Biden Admin Secretly Ended Trump Policy of Cooperation With Israeli Science and Tech Institutions in Judea and Samaria

Two weeks ago, the State Department informed Israel that the United States would no longer fund research projects in the West Bank, the Golan Heights, and East Jerusalem with Israeli science and tech institutions, the Times of Israel reports. The move restores the policy that was in place from 1967 until late 2020, when President Trump reversed it, removing existing bans on taxpayer-funded cooperation with entities in those restricted areas.

In fact, as reported in Axios, the decision to reinstate the prior policy banning cooperation with projects in the settlements was made early on in Biden’s presidency. But it came to light only recently when one of the institutions in those areas submitted an application for research funding. Its hand now forced, the State Department re-implemented the prior policy restrictions.

From the State Department spokesperson’s statement to Axios:

“The Department of State recently circulated foreign policy guidance to relevant agencies advising that engaging in bilateral scientific and technological cooperation with Israel” in the occupied West Bank, East Jerusalem and the Golan Heights “is inconsistent with U.S. foreign policy.”…The spokesperson said that the U.S. “strongly values scientific and technological cooperation” with Israel and such cooperation continues.”This guidance is simply reflective of the longstanding U.S. position … that the ultimate disposition of the geographic areas which came under the administration of Israel after June 5, 1967 is a final status matter and that we are working towards a negotiated two-state solution in which Israel lives in peace and security alongside a viable Palestinian state,” the spokesperson added.
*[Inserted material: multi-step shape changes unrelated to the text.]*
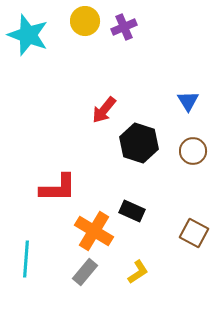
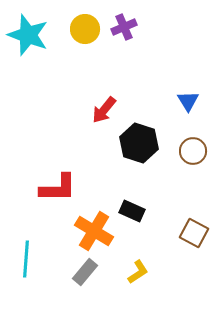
yellow circle: moved 8 px down
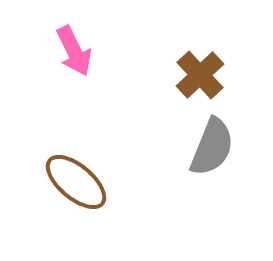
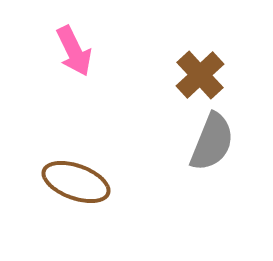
gray semicircle: moved 5 px up
brown ellipse: rotated 20 degrees counterclockwise
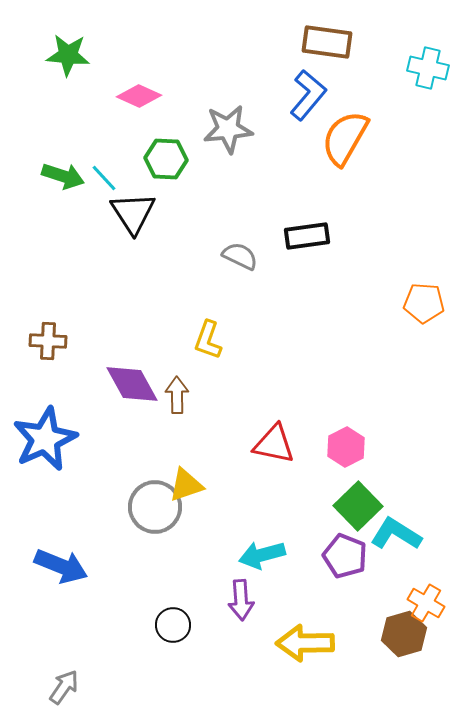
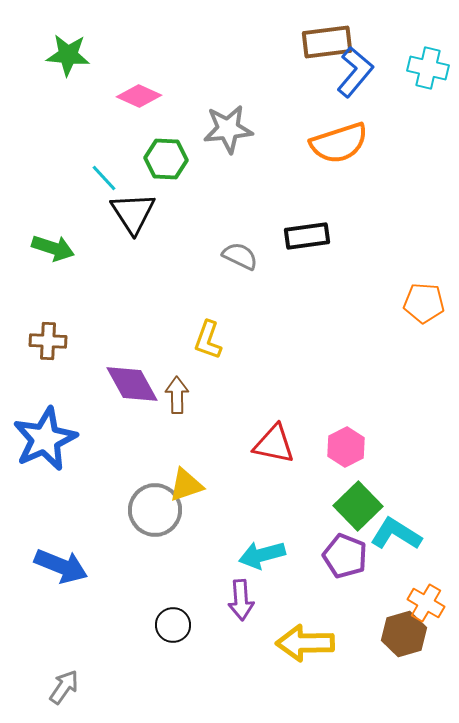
brown rectangle: rotated 15 degrees counterclockwise
blue L-shape: moved 47 px right, 23 px up
orange semicircle: moved 6 px left, 5 px down; rotated 138 degrees counterclockwise
green arrow: moved 10 px left, 72 px down
gray circle: moved 3 px down
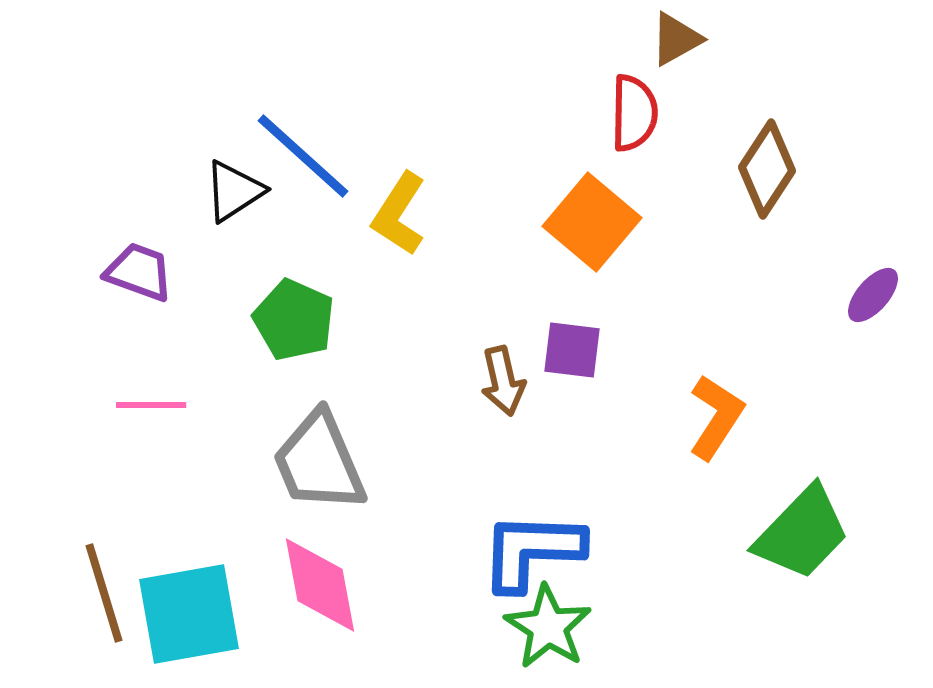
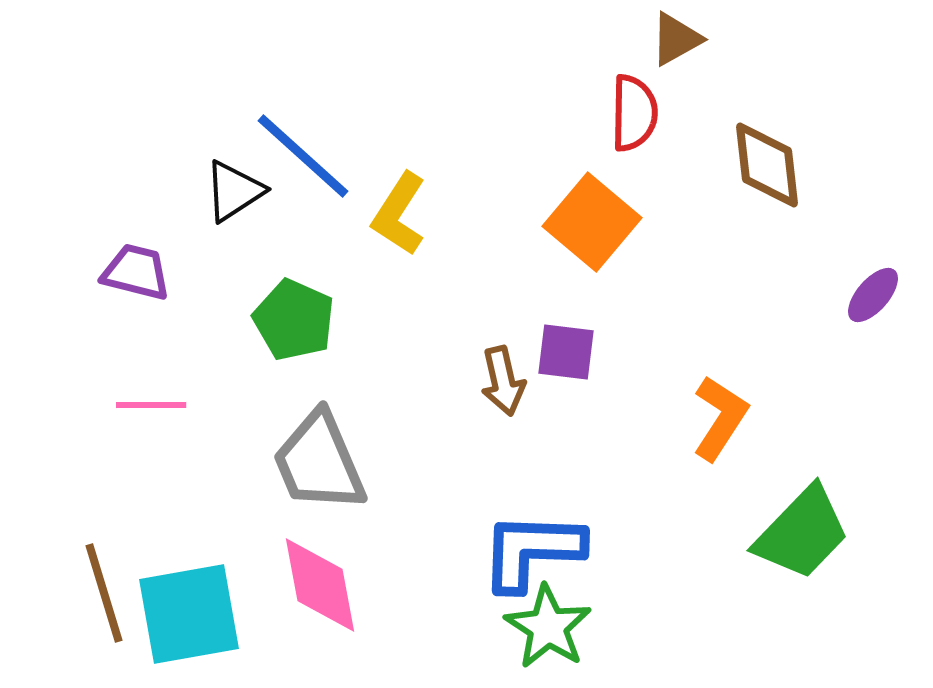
brown diamond: moved 4 px up; rotated 40 degrees counterclockwise
purple trapezoid: moved 3 px left; rotated 6 degrees counterclockwise
purple square: moved 6 px left, 2 px down
orange L-shape: moved 4 px right, 1 px down
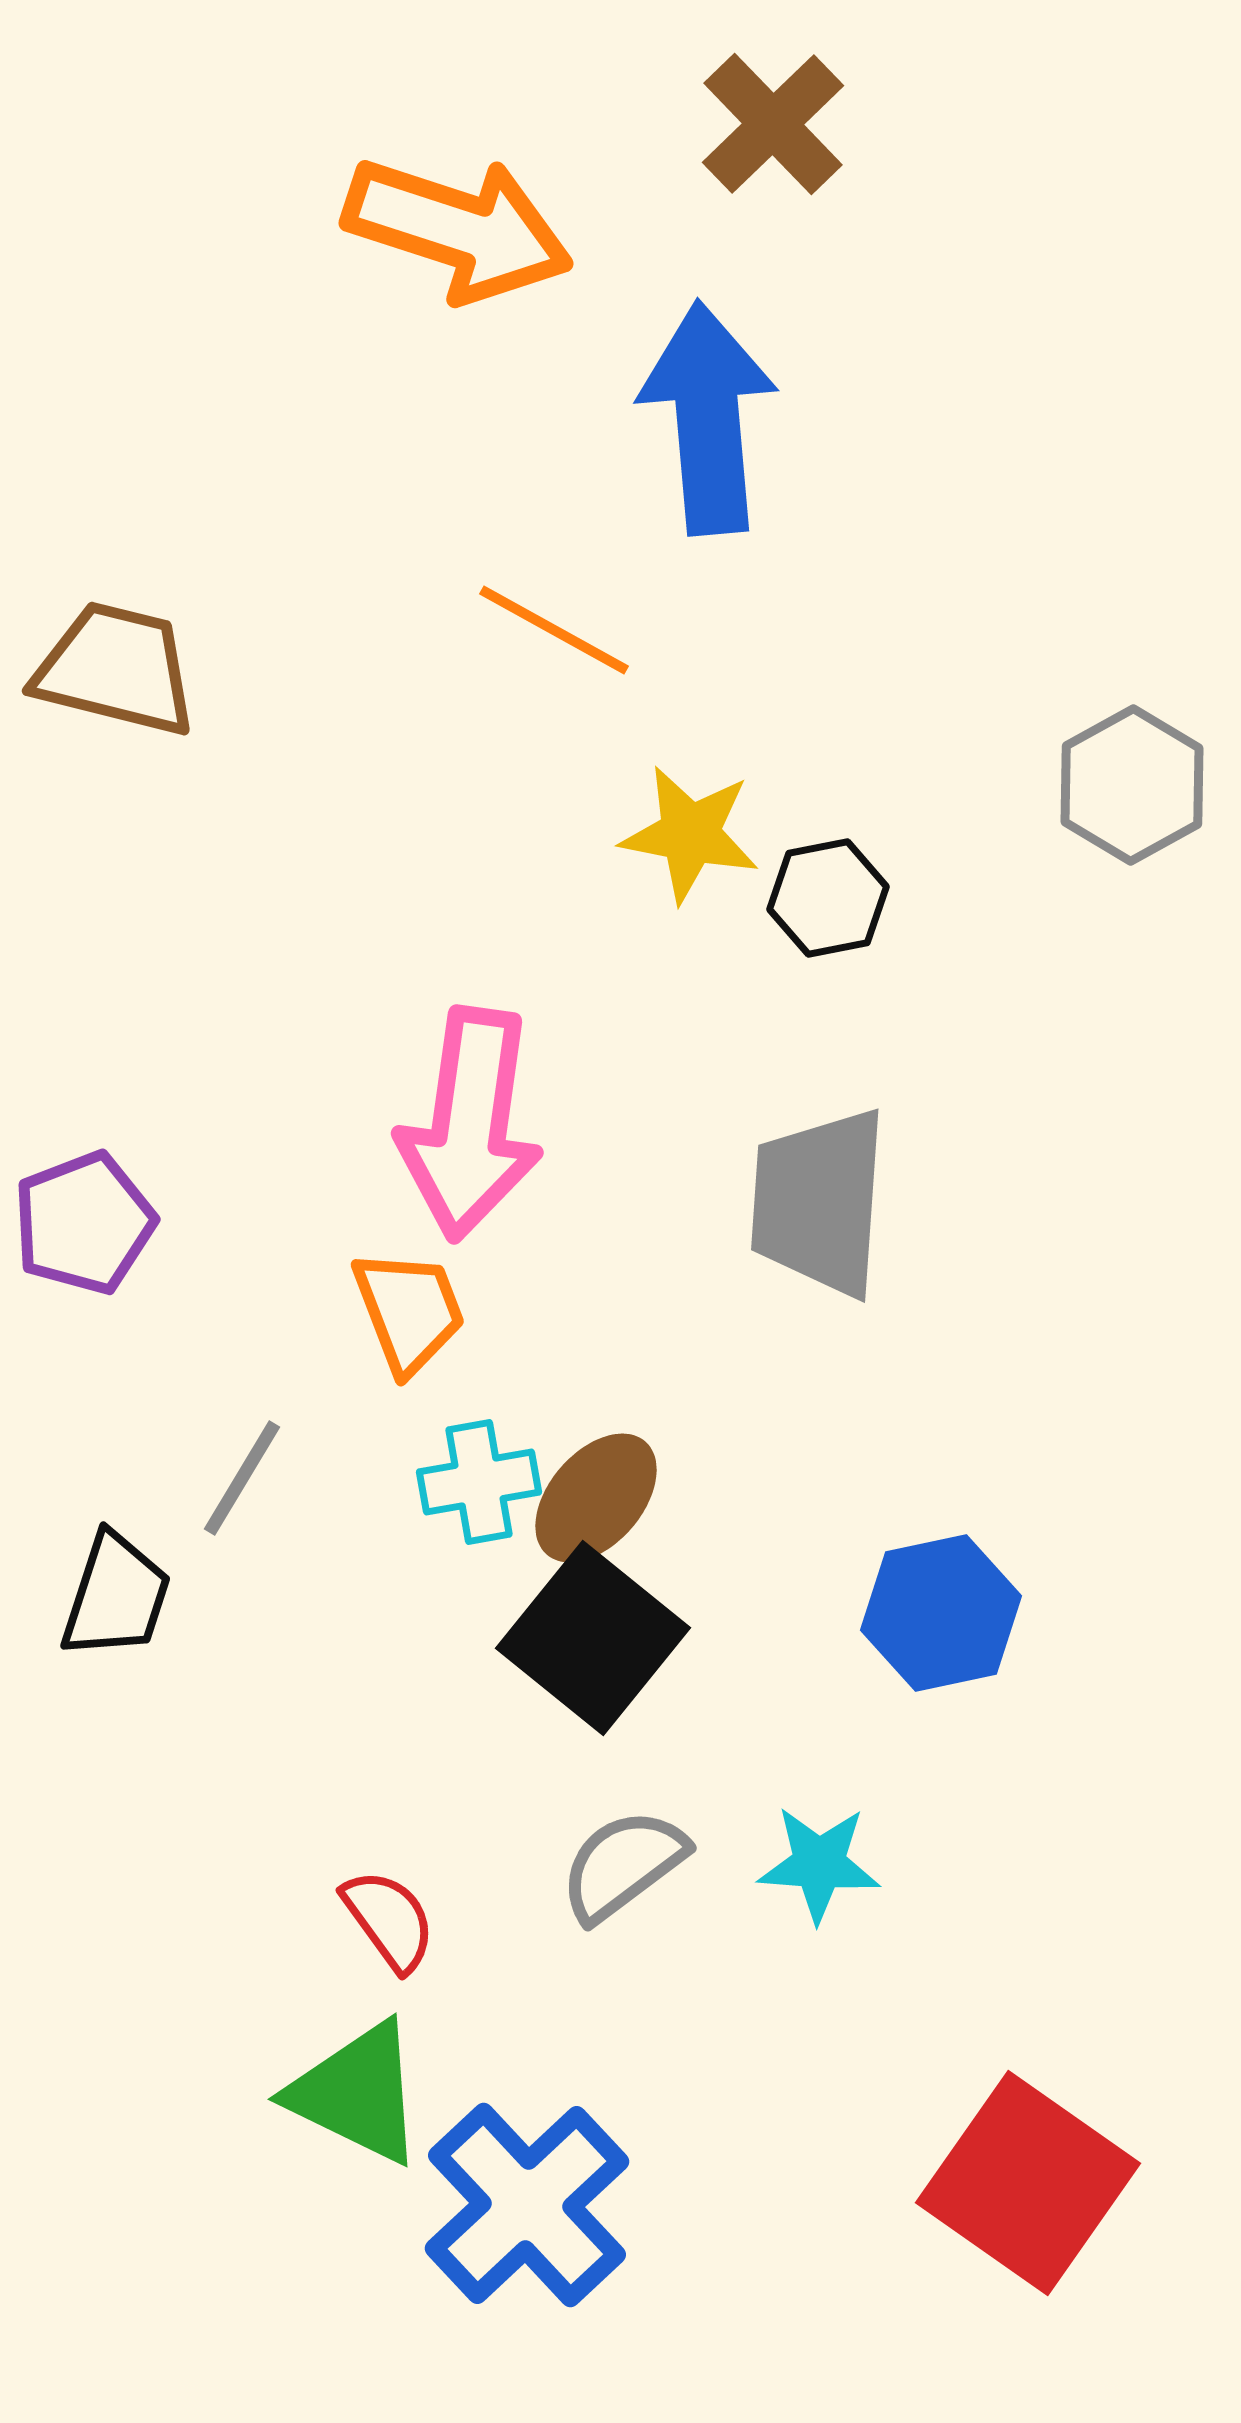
But critics say this “longstanding U.S. position” is nothing less than a U.S. government boycott of Israeli Jews based on where they live. That was Senator Ted Cruz’s take this past Sunday when he blasted the Biden administration for its quiet re-implementation of the pre-Trump era prohibitions:

Joe Biden and Biden administration officials are pathologically obsessed with undermining Israel. Since day one of their administration they have launched campaigns against our Israeli allies that are granular, whole of government, and done in secret.“This new boycott of Israeli Jews is yet another example. The State Department is telling the entire U.S. government not to cooperate with Jews in Judea and Samaria. And of course it was sent to Congress in secret, and only revealed because reporters found out.“The Biden administration defends funding scientific research in Wuhan with the Chinese Communist Party, but they’re discriminating against and banning cooperation with Jews based on where they live.“I will do everything possible to reverse this decision and prohibit such antisemitic discrimination by the U.S. government in the future.”

Former U.S. Ambassador to Israel David Friedman agrees. Friedman and Prime Minister Benjamin Netanyahu signed the Trump Administration agreement removing the barriers to cooperation with research entities in the settlements. “But apparently that’s now over as the Biden Administration has restored the boycott,” Friedman tweeted on Sunday:

Make no mistake. The United States, by this action, is embracing the BDS Movement, violating a binding bilateral agreement with Israel, and creating a lose/lose dynamic whereby the people of the region — Israelis and Palestinians — will lose the most.

We knew something like this was going to happen. We just didn’t know it would happen this fast. The Biden administration’s “whole of government” ban on funding research entities in the settlements, regardless of what they call it, creates a government-sponsored boycott of those entities. And it comes just weeks after another newly minted “whole of government” policy: the National Strategy to Counter Antisemitism covered here.

The problem with the new White House strategy, we said then, is that it equivocates on its mission. The plan leaves “antisemitism” so vaguely defined that we wondered if it would become a pretext for permitting it instead of a plan for stopping it. Perversely, it could actually enable the antisemitism it promised to oppose.

Because today’s antisemitism doesn’t fit the old definitions. It finds expression in anti-Zionism—campaigns to boycott, divest, and sanction Israel (BDS);  accusations of apartheid against Israel; and calls for the destruction of the Jewish state.

You won’t find the term “boycott” anywhere in the President’s new plan. Now we know why.